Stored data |
[Start of Attachment]
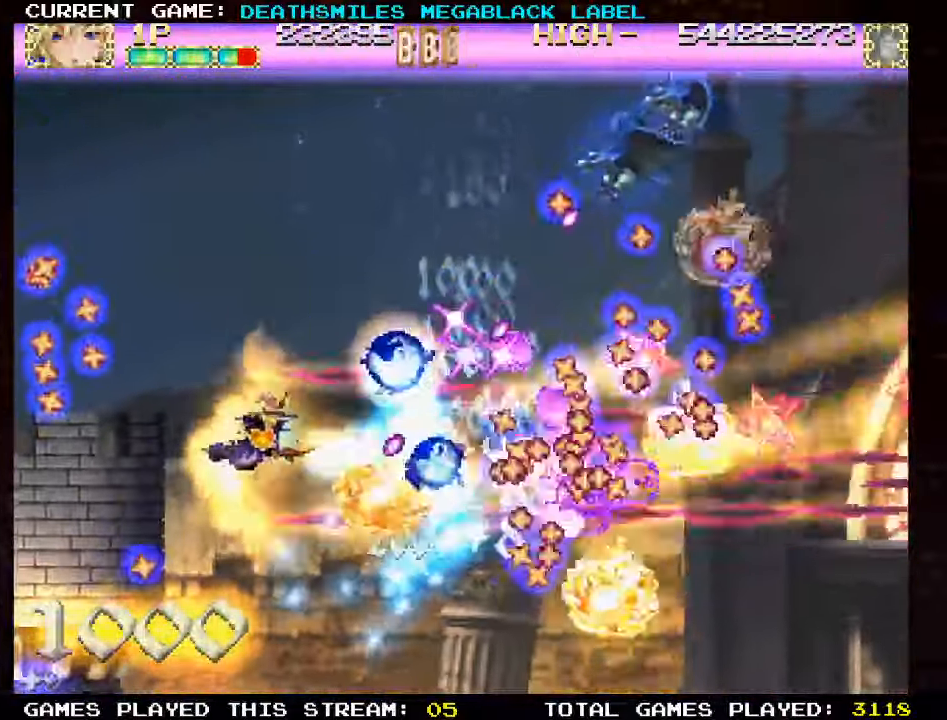
{"dt_ms": 500, "buttons": ["TRIANGLE"], "left_stick": "up", "events": [[34, "left_stick", "up"], [417, "TRIANGLE", "up"], [484, "TRIANGLE", "down"]]}
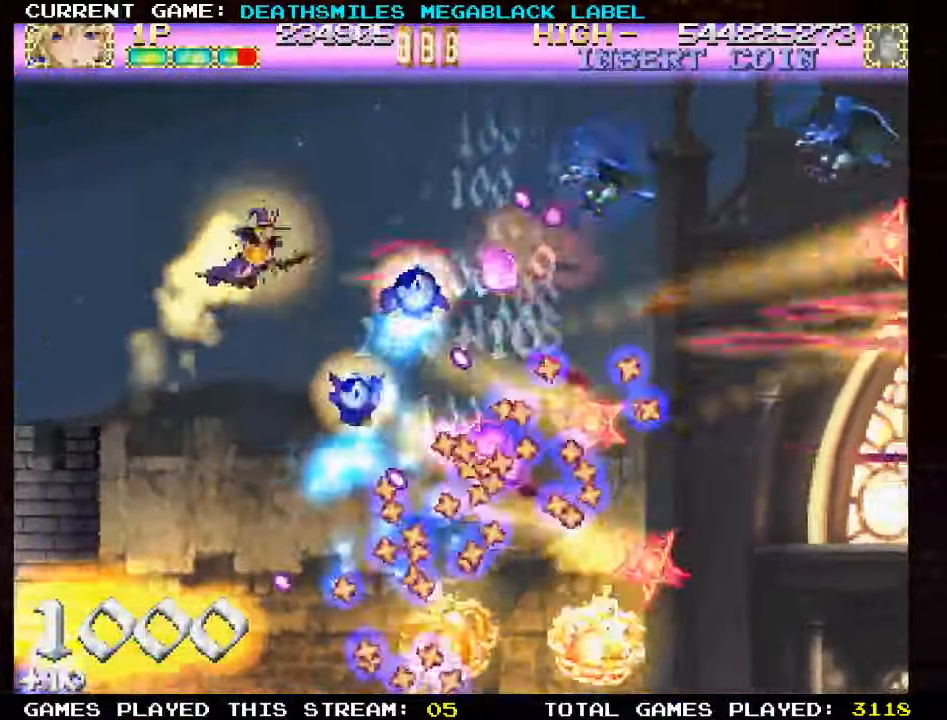
{"dt_ms": 500, "buttons": ["TRIANGLE"], "left_stick": "center"}
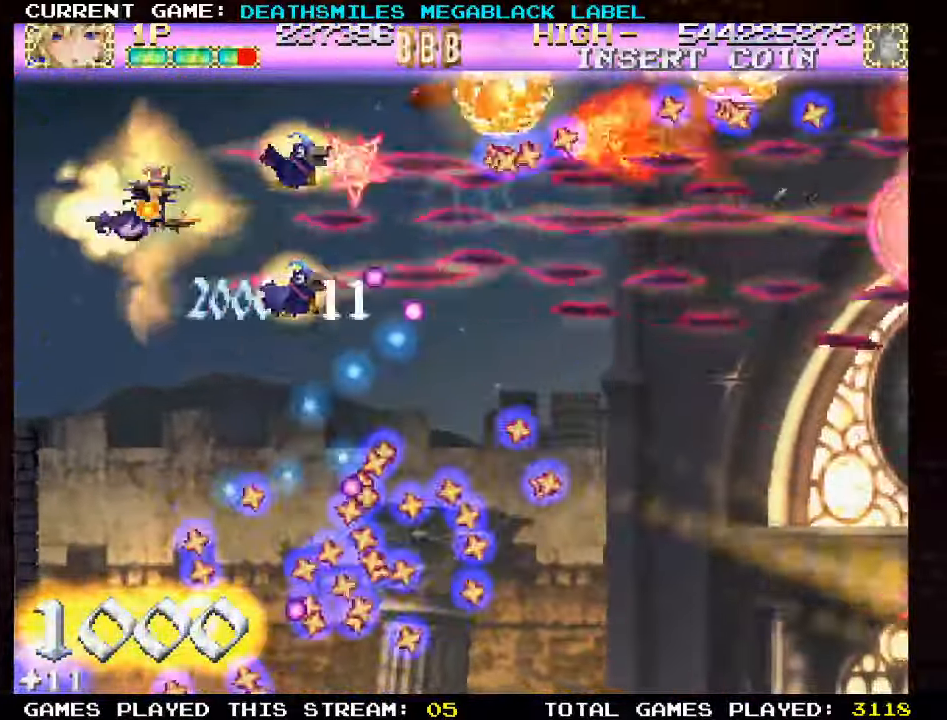
{"dt_ms": 500, "buttons": ["TRIANGLE"], "left_stick": "center", "events": [[300, "left_stick", "right"], [450, "left_stick", "center"]]}
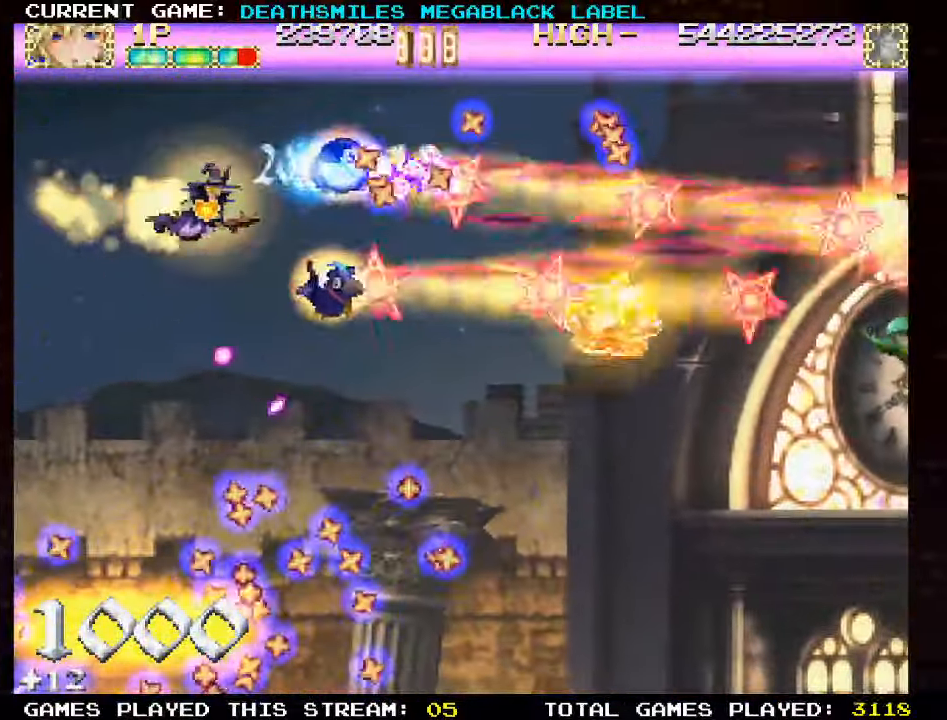
{"dt_ms": 1000, "buttons": ["TRIANGLE"], "left_stick": "center"}
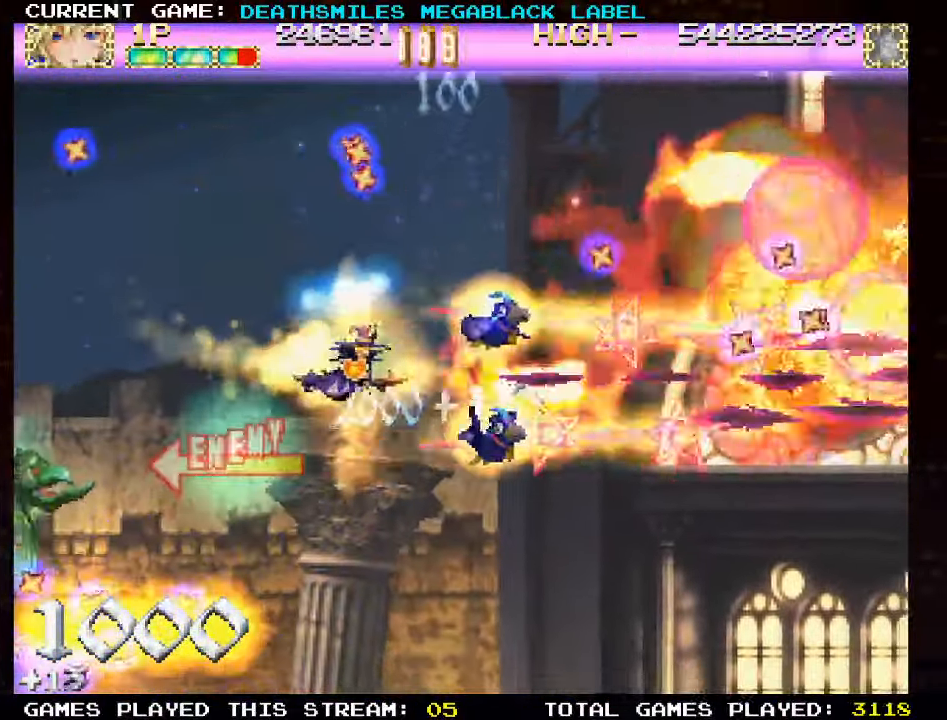
{"dt_ms": 500, "buttons": ["SQUARE"], "left_stick": "down-right", "events": [[67, "left_stick", "left"], [234, "left_stick", "center"], [400, "left_stick", "right"], [434, "TRIANGLE", "up"], [467, "SQUARE", "down"], [500, "left_stick", "down-right"]]}
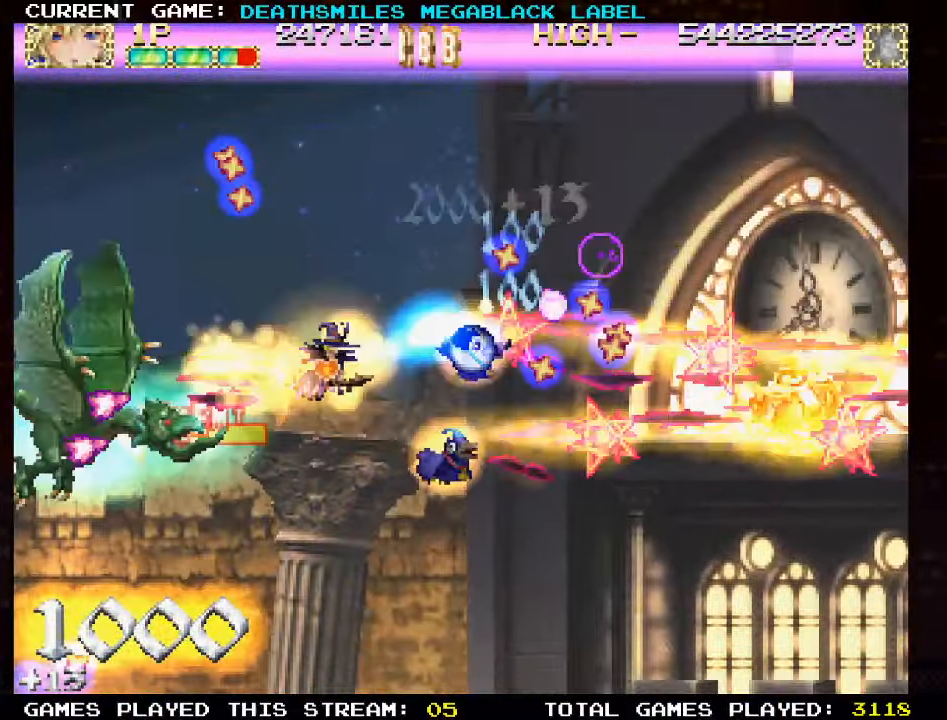
{"dt_ms": 500, "buttons": ["SQUARE"], "left_stick": "right", "events": [[84, "SQUARE", "up"], [184, "left_stick", "right"], [200, "SQUARE", "down"], [267, "SQUARE", "up"], [367, "SQUARE", "down"]]}
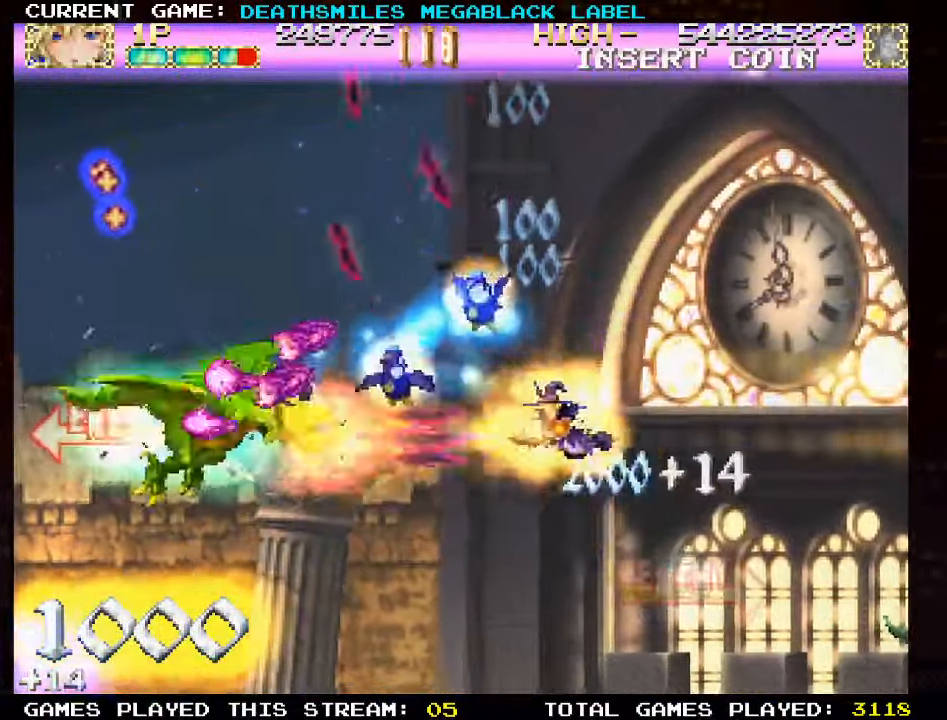
{"dt_ms": 500, "buttons": ["SQUARE"], "left_stick": "down", "events": [[184, "left_stick", "center"], [250, "left_stick", "up"], [400, "left_stick", "right"], [483, "left_stick", "down"]]}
[End of Attachment]
Task directions |
Now transcribe all the entries above exactly, so that no picture is carried over.

Result of the exercise |
{"dt_ms": 500, "buttons": ["TRIANGLE"], "left_stick": "up", "events": [[34, "left_stick", "up"], [417, "TRIANGLE", "up"], [484, "TRIANGLE", "down"]]}
{"dt_ms": 500, "buttons": ["TRIANGLE"], "left_stick": "center"}
{"dt_ms": 500, "buttons": ["TRIANGLE"], "left_stick": "center", "events": [[300, "left_stick", "right"], [450, "left_stick", "center"]]}
{"dt_ms": 1000, "buttons": ["TRIANGLE"], "left_stick": "center"}
{"dt_ms": 500, "buttons": ["SQUARE"], "left_stick": "down-right", "events": [[67, "left_stick", "left"], [234, "left_stick", "center"], [400, "left_stick", "right"], [434, "TRIANGLE", "up"], [467, "SQUARE", "down"], [500, "left_stick", "down-right"]]}
{"dt_ms": 500, "buttons": ["SQUARE"], "left_stick": "right", "events": [[84, "SQUARE", "up"], [184, "left_stick", "right"], [200, "SQUARE", "down"], [267, "SQUARE", "up"], [367, "SQUARE", "down"]]}
{"dt_ms": 500, "buttons": ["SQUARE"], "left_stick": "down", "events": [[184, "left_stick", "center"], [250, "left_stick", "up"], [400, "left_stick", "right"], [483, "left_stick", "down"]]}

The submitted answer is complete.